На этом Кошмарик закончил свой рассказ, и в кладовке повисла тяжёлая и давящая тишина.
Я смотрела на него, на этого грубияна с каменным сердцем, и видела перед собой испуганного, одинокого мальчика, загнанного в угол обстоятельствами. Меня захлестнула волна сочувствия. Его история оказалась по-настоящему страшной и несправедливой… Она отозвалась во мне острой болью. Я вспомнила своё собственное детство, полное одиночества и страха, и поняла, насколько глубоко он был ранен, насколько тяжело ему было нести этот груз все эти годы.
Не раздумывая ни секунды, я вскочила со стула и подалась вперёд.
И крепко обняла его за шею.
Кошмарик застыл, словно каменная статуя. Его тело напряглось, он не отвечал на объятье, растерянность сквозила в каждом его вдохе, который я ощущала грудью. Я чувствовала, как билось его сердце, быстро и неровно. Мне хотелось защитить его, укрыть от всего мира, как маленького ребёнка. Отпустить все те ужасы, которые ему пришлось пережить.
Все мои шутки, вся моя бравада испарились, оставив после себя лишь глубокое сочувствие.
– Оказывается, у нас похожая боль, Кошмарик, – сказала я ему в плечо.
И в этот момент он ответил на моё объятье.
СПАСИБО, МАМ
Спустя всего минут десять или около того Кошмарик уже сидел, закинув обе ноги на стул, и увлечённо пялился в экран своего телефона, делая вид, что ничего не было.

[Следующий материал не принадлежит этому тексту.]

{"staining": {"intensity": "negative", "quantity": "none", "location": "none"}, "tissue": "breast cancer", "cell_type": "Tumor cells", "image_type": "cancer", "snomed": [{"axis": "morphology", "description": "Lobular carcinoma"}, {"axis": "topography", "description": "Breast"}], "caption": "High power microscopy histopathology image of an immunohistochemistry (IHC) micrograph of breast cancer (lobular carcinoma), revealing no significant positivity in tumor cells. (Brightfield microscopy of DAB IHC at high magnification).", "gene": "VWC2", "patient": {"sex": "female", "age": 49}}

Не знаю, как он так быстро переключился с трагичной истории про своё детство, но весь его вид говорил о том, что теперь ему стало легче. Может быть, он ещё не рассказывал никому о том, что пережил?
Я всё ещё ощущала его ответ на моё объятье. Мягкое и тёплое, и меня тянуло улыбаться.

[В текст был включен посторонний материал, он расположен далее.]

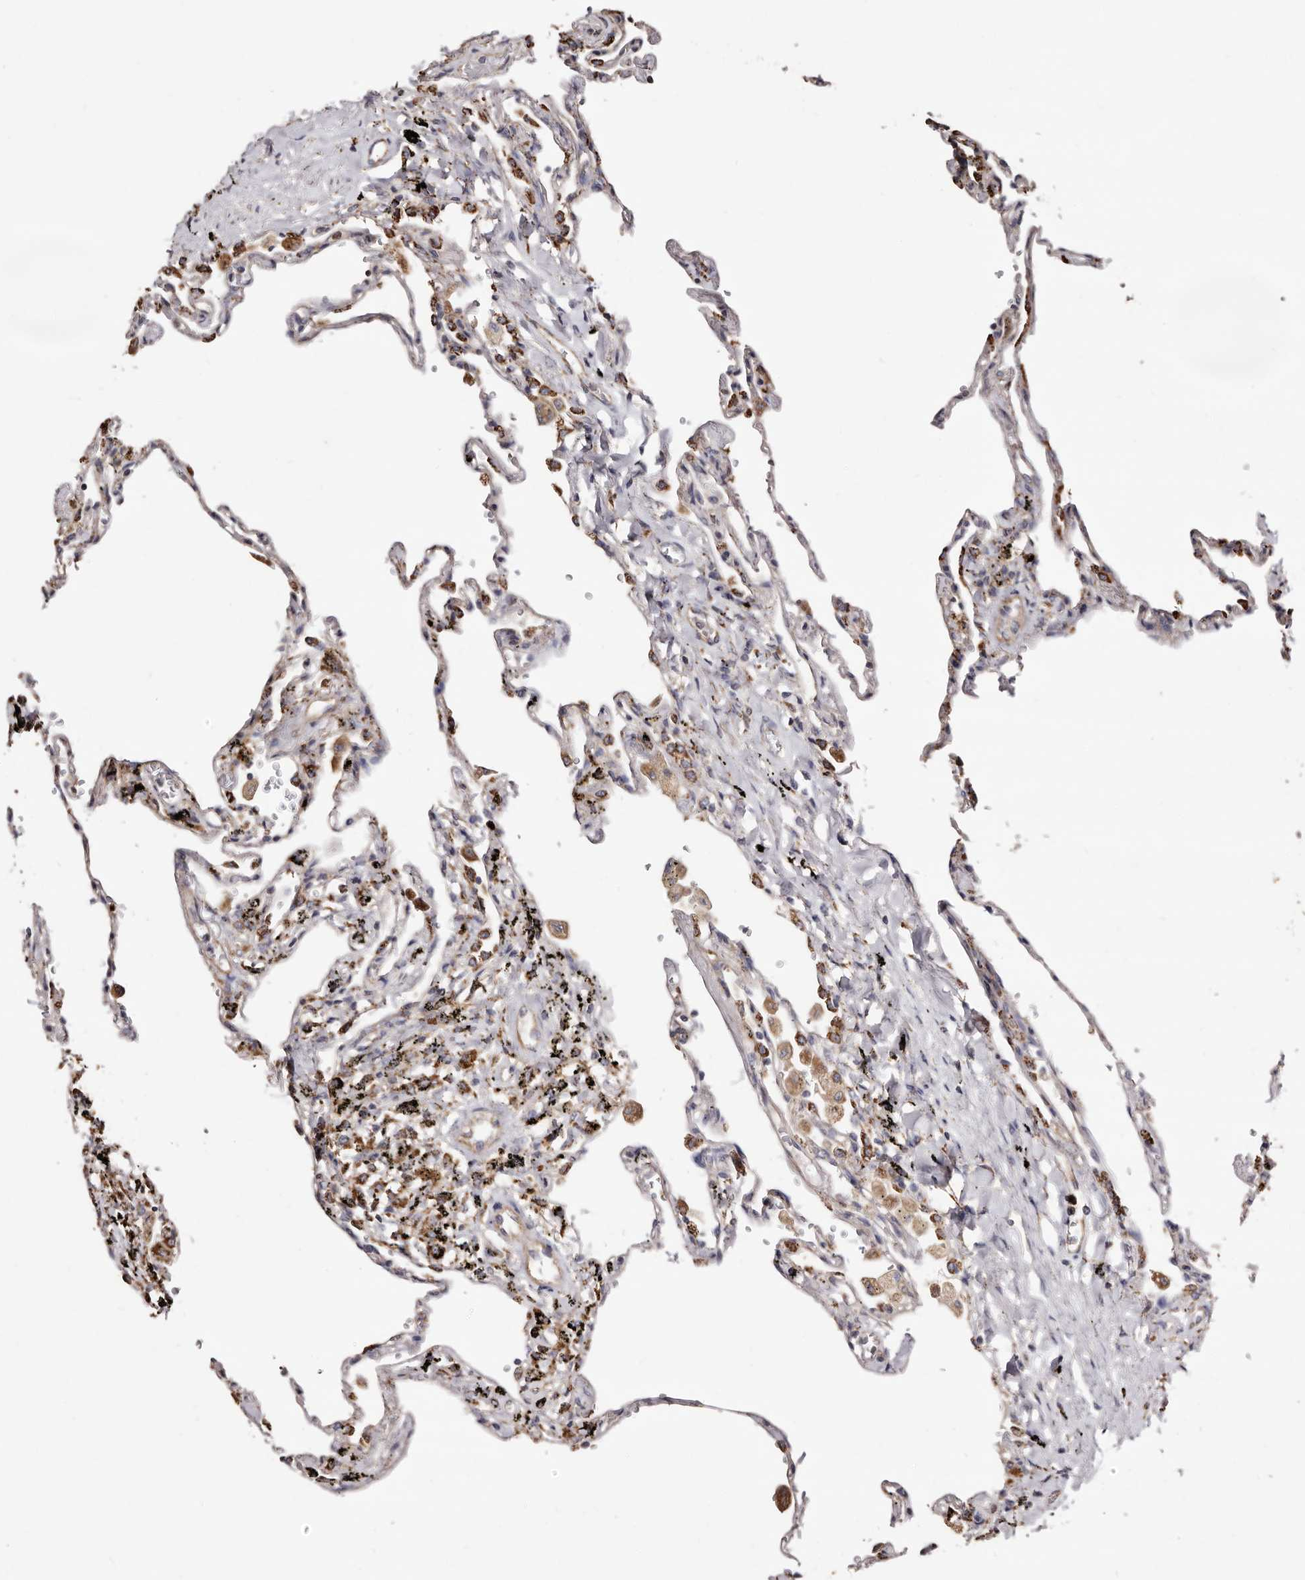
{"staining": {"intensity": "strong", "quantity": "25%-75%", "location": "cytoplasmic/membranous"}, "tissue": "lung", "cell_type": "Alveolar cells", "image_type": "normal", "snomed": [{"axis": "morphology", "description": "Normal tissue, NOS"}, {"axis": "topography", "description": "Lung"}], "caption": "Protein staining of benign lung exhibits strong cytoplasmic/membranous positivity in approximately 25%-75% of alveolar cells.", "gene": "LUZP1", "patient": {"sex": "male", "age": 59}}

– Так и будешь молча смотреть в свой мобильник? – спросила я, не вытерпев этой тишины.
Кошмарик ответил мне, не поднимая головы:
– У нас много времени до того, как мы отсюда уберёмся, и мне скучно.
– Но мы можем ещё поболтать. О чём-нибудь.
Тут он всё-таки отвёл взгляд от телефона и посмотрел на меня.
– О чём ты хочешь поболтать?
– Не знаю… Мне вот интересно узнать судьбу котика Эмбер. Как он теперь будет питаться без хозяйки? Он был такой милый. Беленький, красивый. А теперь, получается, он…
Кошмарик оборвал мои переживания:
– После случившегося Дино забрал его и подарил Бьянке. Успокойся.
Эта информация меня очень сильно успокоила. Я выдохнула и даже прикрыла глаза, расслабившись. Но тишина снова начала меня напрягать, и я заговорила:
– Давай поговорим теперь о твоих друзьях. Ты давно знаком с Дино и Бьянкой?
– Да, давно.
Я молчала, ожидая подробностей, но Кошмарик не продолжал.
– И это всё? – недовольно произнесла я. – А детали?
– Зачем тебе детали?
– Я хочу узнать тебя.
– Ты достаточно узнала обо мне сегодня… Узнала половину всей моей личности.
– А как же вторая половина? В неё входит твоё имя и твоё лицо?
– Да.
– И ты не готов поделиться ими со мной?
Кошмарик ответил не сразу. Выждал несколько секунд, прежде чем всё же заговорить:
– Нет, не готов.
Я кивнула.
– Ладно, мистер Тайная-Личность, больше ни слова про твоё лицо и имя. Скажи одно, ты хоть красивый?
Он тяжело вздохнул, но всё равно ответил:
– Красота – понятие субъективное.
– Не-а, бывают люди, которые объективно красивы, как и те, которые объективно уродливы.
Кошмарик издал короткий смешок, что удивило меня. Я уставилась на него с ожиданием объяснения, что его так повеселило. Он сразу это понял и сказал:
– Обычно современные девочки в эту дурацкую эпоху толерантности на каждом шагу пропагандируют понятие: «Все люди прекрасны».
– Это лицемерие, – сказала я то, что всегда думала по этому поводу. – Но не уходи от темы! Так ты красив?